Am Montag wird das die Coronavirus-Ampelkommission zu einer weiteren Sitzung zusammentreffen. Normalerweise tagt das Gremium am Donnerstag. Grund für die Vorziehung sind die stark ansteigenden Infektionszahlen sowie die Evaluierung der Ampelregionen. „Wir haben die Entwicklung schon länger auf uns zukommen gesehen“, sagte Kommissionsleiter Ulrich Herzog am Samstag im Ö1-Mittagsjournal.

Der Durchschnitt der vergangenen drei Tage liege nun bei rund 700 Infektionen pro Tag österreichweit. 50 Prozent sind in Wien zu verzeichnen, danach folgen Vorarlberg, Tirol, Oberösterreich und die Steiermark. Daher könne man von einem „bundesweiten Trend“ sprechen, es seien nicht mehr „einzelne Regionen“ betroffen, so der Kommissionsleiter. Derzeit seien von den vielen Ansteckungen in Wien vor allem junge Menschen betroffen.

Hintergrund der Fälle sind Familien, private Feiern, gesellschaftliche Events wie etwa gemeinsames Fußballschauen oder Veranstaltungen bei der Freiwilligen Feuerwehr. In Alters- und Pflegeheimen gebe es erfreulicherweise weniger Fälle, was zu einer Verringerung der Belagszahlen in den Spitälern führe.

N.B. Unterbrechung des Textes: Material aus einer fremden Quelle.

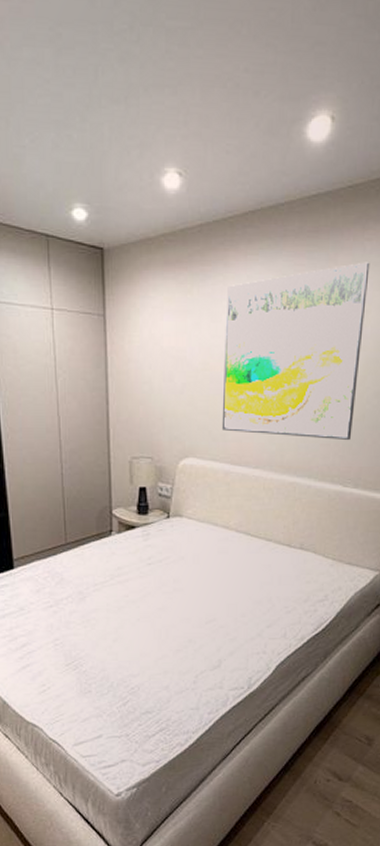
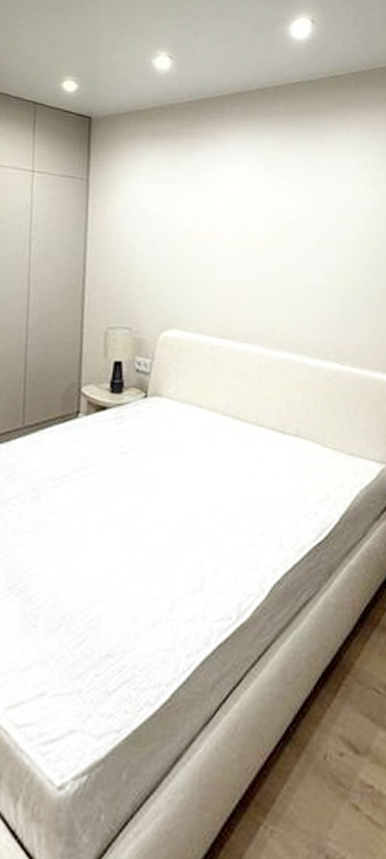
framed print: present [221,262,370,440] -> none [208,142,354,314]

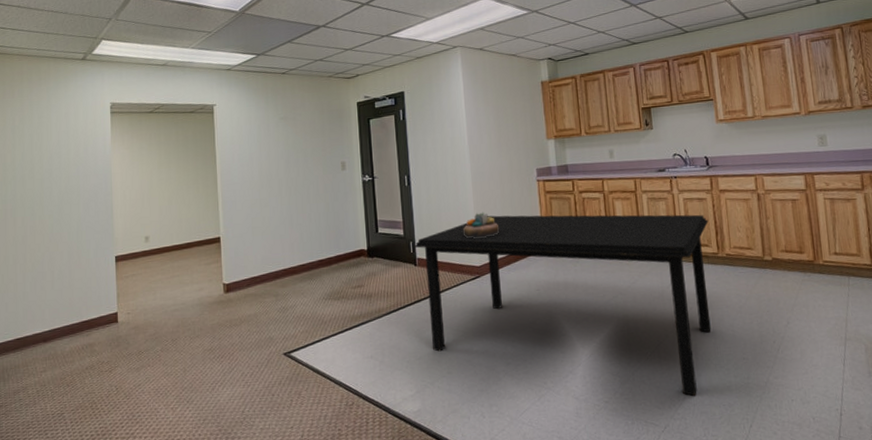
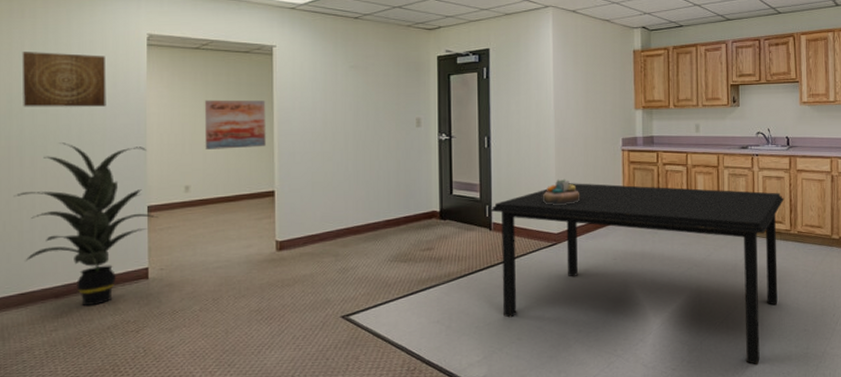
indoor plant: none [9,203,125,349] -> present [13,142,159,307]
wall art: none [13,124,80,174] -> present [22,52,106,107]
wall art: none [158,155,211,202] -> present [204,99,266,149]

Kritik an Ampel für Kommissionsleiter positiv

„Grün heißt ja nicht, dass kein Risiko da ist“, betonte der Kommissionsleiter erneut. Denn im Großraum von Wien, im nördlichen Burgenland, aber auch in Teilen von Vorarlberg geht es laut Herzog „schon in Richtung Gelb“. Daher sollten diese Entwicklungen des epidemiologischen Risikos in Zukunft vereinfacht dargestellt werden. Auf die Frage, ob man sich dann nicht mehr so strikt an Landes- oder Bezirksgrenzen halten werde, sagte Herzog: „Das ist genau der Punkt.“

Kritik an der Coronavirus-Ampel sah der Kommissionsleiter positiv. „Das gehört auch dazu, wenn wir ein neues System etablieren. Mit jeder Kritik lernen wir auch und können auch nachbessern.“ Die Entscheidung der Bundesregierung zu einem ausgedehnten Mund-Nasen-Schutz und reduzierten Veranstaltungen sei wesentlich gewesen, so Herzog. Zuletzt hatte sich am Samstag der Salzburger Landeshauptmann Wilfried Haslauer (ÖVP) mit Kritik an der Ampelkommission zu Wort gemeldet – mehr dazu in salzburg.ORF.at.

Kritik an Kurz kam von SPÖ-Chefin Pamela Rendi-Wagner: Dieser habe den Vorsprung verspielt. Der Anstieg der Coronavirus-Fallzahlen sei „nicht überraschend“, Maßnahmen wie die Maskenpflicht seien „viel zu früh“ gefallen, zudem sei viel zu wenig getestet worden. Vorbereitungen auf den Schulanfang und die Tourismussaison seien ausgeblieben. Die „grundsätzlich vernünftige“ Ampel funktioniere immer noch nicht.